(Stored items)
╭──

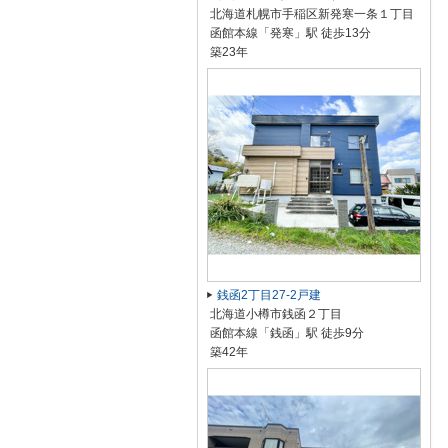
北海道札幌市手稲区新発寒一条１丁目
函館本線「発寒」駅 徒歩13分
築23年
銭函2丁目27-2戸建
北海道小樽市銭函２丁目
函館本線「銭函」駅 徒歩9分
築42年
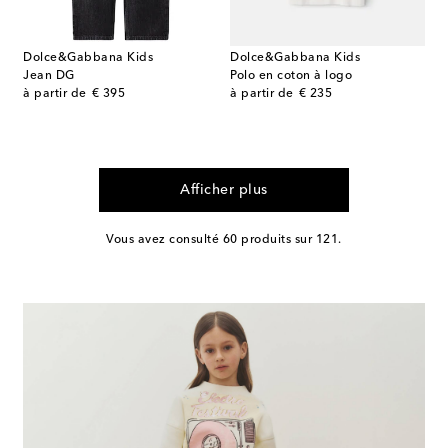
Dolce&Gabbana Kids
Dolce&Gabbana Kids
Jean DG
Polo en coton à logo
original price
original price
à partir de
€ 395
à partir de
€ 235
Afficher plus
Vous avez consulté 60 produits sur 121.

╰──

**Action item:**
Rewrite the text of the material with every "original price" changed to "full price" and nothing else altered. Leave the pictures out of your answer.

**Answer:**
北海道札幌市手稲区新発寒一条１丁目
函館本線「発寒」駅 徒歩13分
築23年
銭函2丁目27-2戸建
北海道小樽市銭函２丁目
函館本線「銭函」駅 徒歩9分
築42年
Dolce&Gabbana Kids
Dolce&Gabbana Kids
Jean DG
Polo en coton à logo
full price
full price
à partir de
€ 395
à partir de
€ 235
Afficher plus
Vous avez consulté 60 produits sur 121.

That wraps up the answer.